US 11,836,952 B2
Enhanced user experience through bi-directional audio and visual signal generation
Sunando Sengupta, Reading (GB); Alexandros Neofytou, London (GB); Eric Chris Wolfgang Sommerlade, Oxford (GB); and Yang Liu, Reading (GB)
Assigned to Microsoft Technology Licensing, LLC, Redmond, WA (US)
Filed by Microsoft Technology Licensing, LLC, Redmond, WA (US)
Filed on Apr. 26, 2021, as Appl. No. 17/240,510.
Prior Publication US 2022/0343543 A1, Oct. 27, 2022
Int. Cl. G06K 9/00 (2022.01); G06T 9/00 (2006.01); G06T 3/60 (2006.01); G10L 19/012 (2013.01); G10L 25/51 (2013.01); G06F 18/21 (2023.01); G10L 19/00 (2013.01)

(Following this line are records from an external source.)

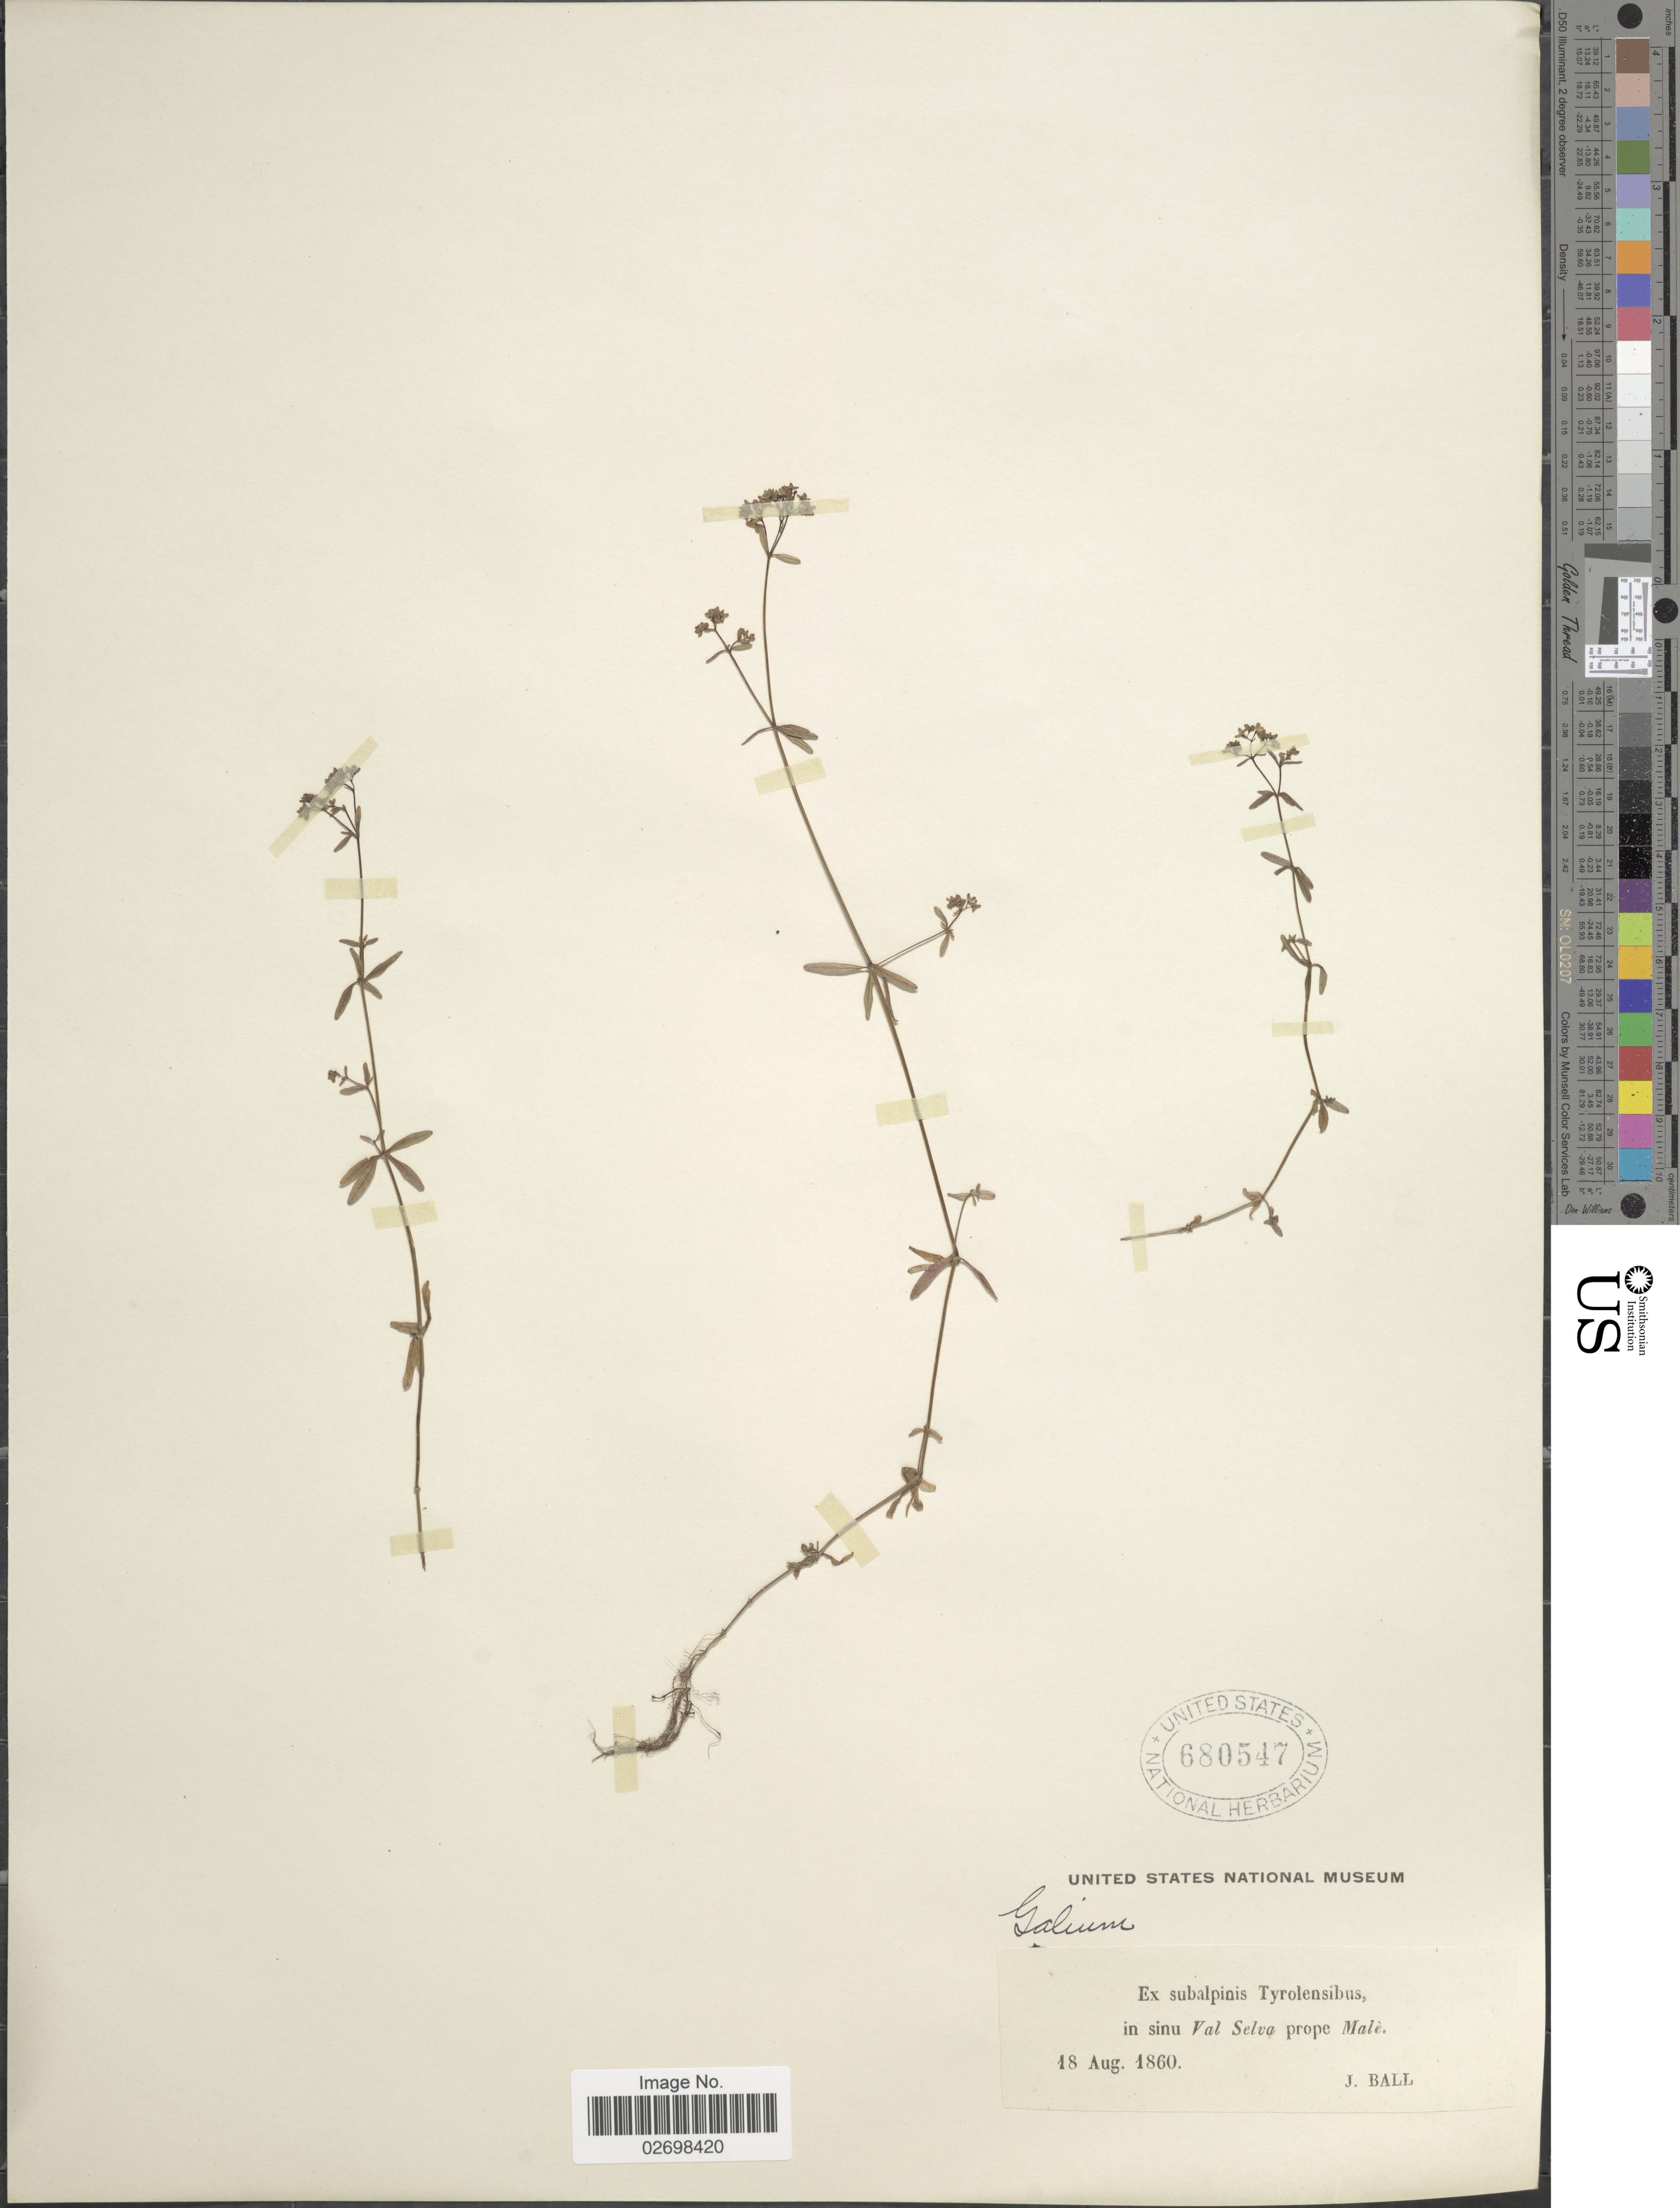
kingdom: Plantae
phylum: Tracheophyta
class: Magnoliopsida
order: Gentianales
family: Rubiaceae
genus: Galium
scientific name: Galium sp.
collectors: J. Ball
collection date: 1860-08-18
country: Austria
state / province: Tirol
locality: Subalpinis Tyrolensibus in sinu Val Selva prope Malè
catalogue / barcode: US 680547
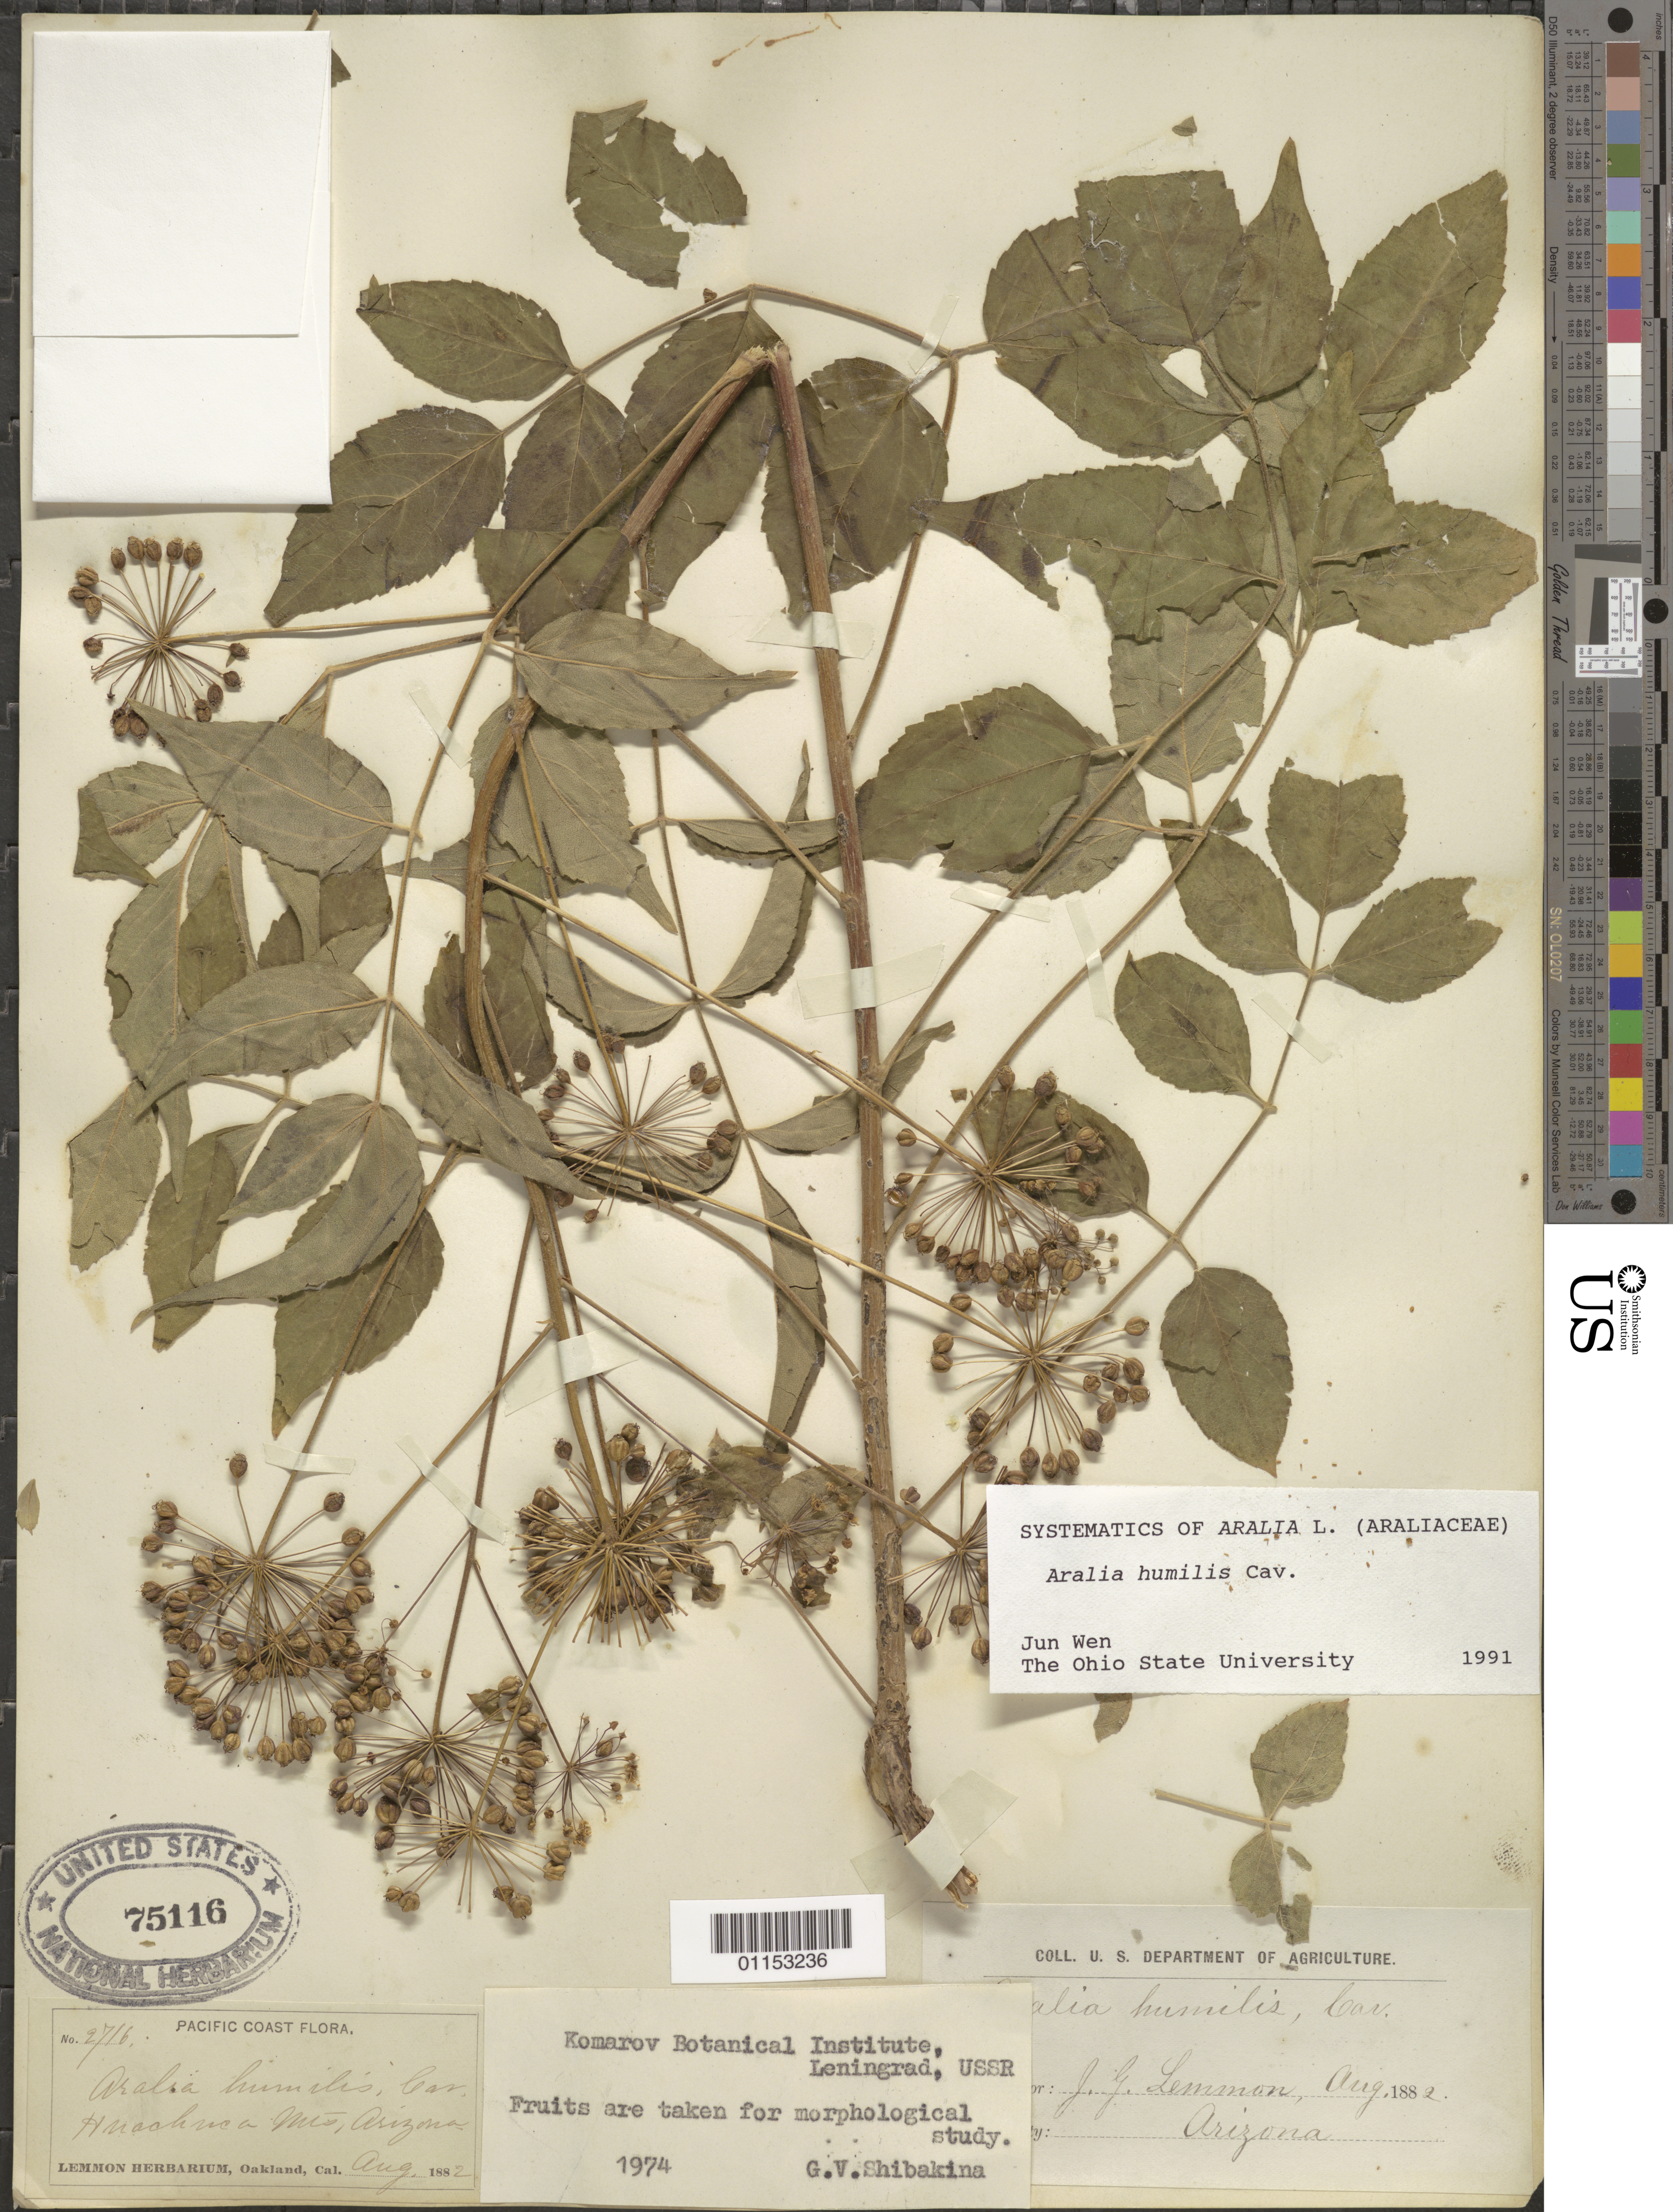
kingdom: Plantae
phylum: Tracheophyta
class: Magnoliopsida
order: Apiales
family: Araliaceae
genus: Aralia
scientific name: Aralia hispida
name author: Vent.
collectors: J. G. Lemmon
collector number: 2716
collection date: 1882-08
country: United States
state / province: Arizona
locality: Huachuca Mts.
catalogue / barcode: US 75116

CPC G06T 9/00 (2013.01) [G06F 18/21 (2023.01); G06T 3/60 (2013.01); G10L 19/012 (2013.01); G10L 25/51 (2013.01); G10L 2019/0002 (2013.01)] 19 Claims
OG exemplary drawing
 
1. A computer-implemented method for creating an output signal based on an input signal of different modality, the method comprising:
receiving the input signal in a first modality;
encoding the input signal;
translating the encoded input signal to an encoded output signal using a trained model, wherein the trained model is trained based on visual signals, augmented visual signals, audio signals and augmented audio signals;
decoding the encoded output signal to create the output signal, the output signal of a second modality which is different than the first modality; and
presenting the output signal in connection with the input signal.